Campus winery celebrates 10 years of history, awards

Vicente Reyes / The Collegian

Fresno State, the first college campus in the nation to open a commercial winery, celebrated the 10-year anniversary mark on Saturday at the winery.

Professors, students, and many guests shared stories and drank their favorite Fresno State wines.

As guests walked in, there was a table set up showcasing a few of the many awards that were won by Fresno State wines. The room was filled with people enjoying a free wine tasting, while different professors gave speeches about the numerous accomplishments and progress that the winery has made.

Dr. Robert Wample, chair of the viticulture and enology department and director of the Viticulture and Enology Research Center, said that the winery was developed to give students an educational program through winemaking.

Viticulture is the study of grapes, and enology is the study of winemaking. Wample said the program consists of three enterprise aspects that are mainly run by student involvement. The picking of grapes and the processing of raisins are the two beginning parts. The third is the winery enterprise itself.

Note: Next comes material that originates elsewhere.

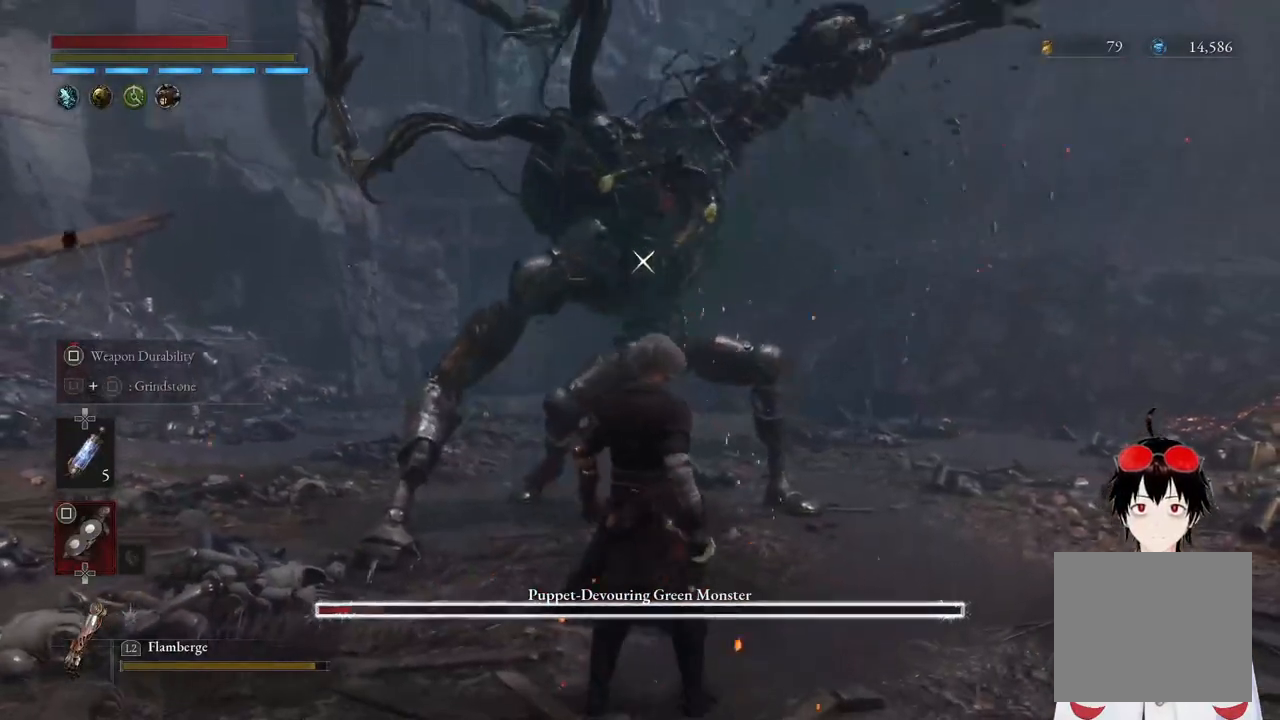
{"buttons": [], "left_stick": "center", "right_stick": "center", "events": []}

Wample said the department of viticulture and enology, combined with the Viticulture and Enology Research Center and the University Ag Laboratory, make up the three major components of the winemaking program.

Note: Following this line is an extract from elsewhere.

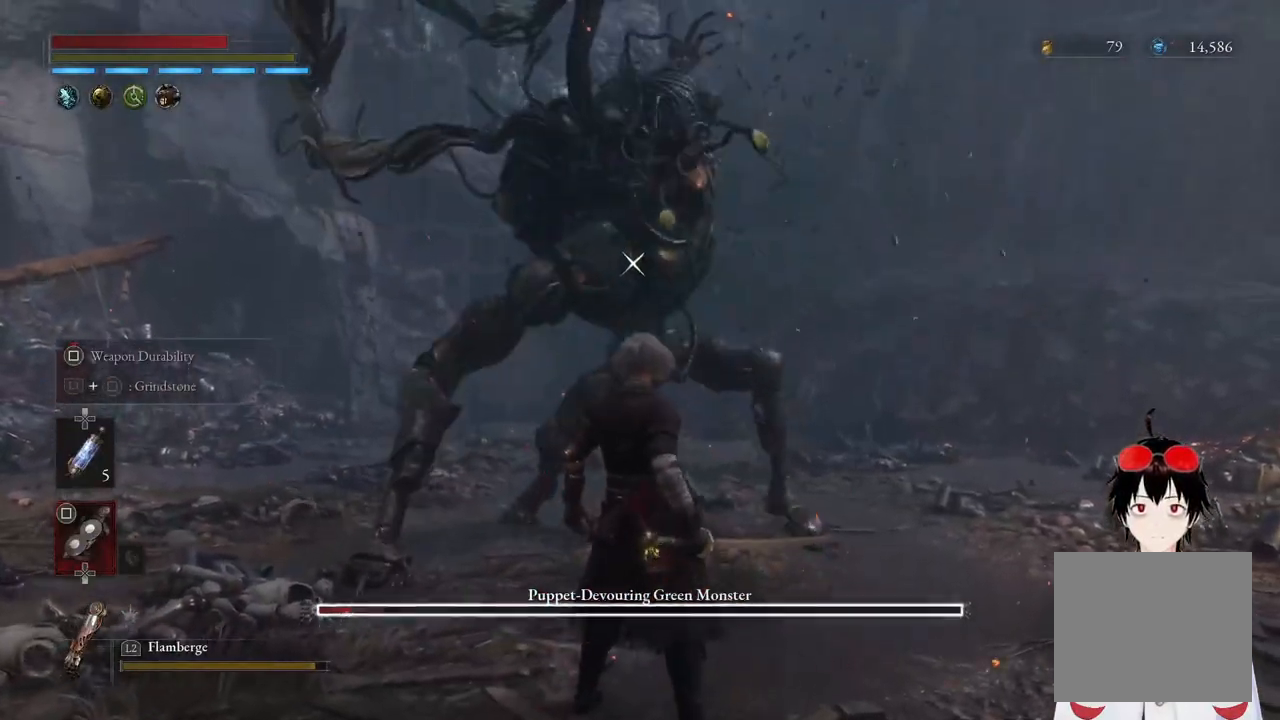
{"buttons": [], "left_stick": "center", "right_stick": "center", "events": []}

Vicente Reyes / The Collegian

“We are unique in that we have all three of those components within this program,” Wample said. “No other program on campus or anywhere else that I’m aware of has anything similar.”

Through the years, the addition of more tanks, pumps, a wine barrel and a wine press have allowed the program to enhance and grow. New technologies that will be introduced will become a standard part of the industry, adding to the education of students.

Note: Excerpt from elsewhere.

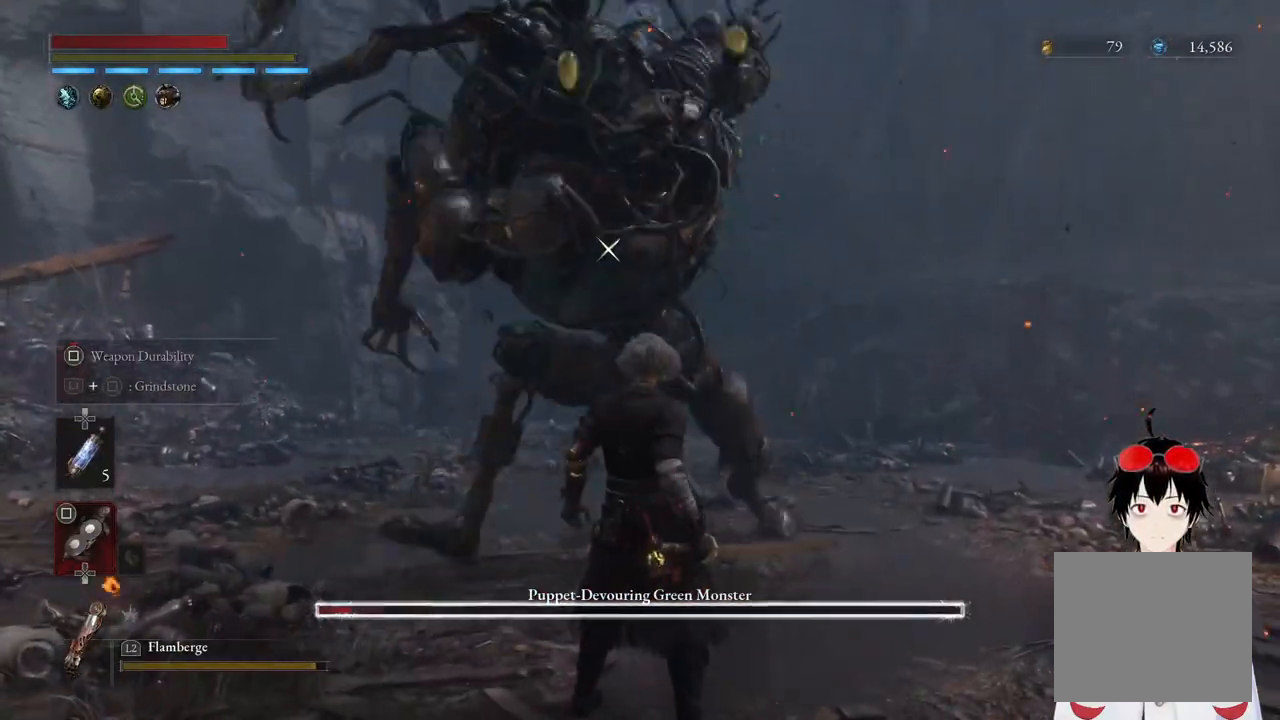
{"buttons": [], "left_stick": "up", "right_stick": "center"}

“A student who comes here and invests themselves in the process will leave here as an outstanding winemaker,” Wample said.

Dan Rotlisberger, majoring in both viticulture and enology, said that he came to Fresno for the opportunity to be out in the vineyard instead of learning in a classroom. Students are able to learn about the insects and irrigation systems in the field and how they affect the grape growing and wine making process.

“The hands-on separates this program from any other school,” Rotlisberger said.

According to the department of viticulture and enology Web site, upcoming events for the Fresno State Winery include the Le Vin Nouveau wine tasting on Nov. 15 at 5:30 p.m. at the winery, and a pruning and sustainable production workshop on Dec. 7.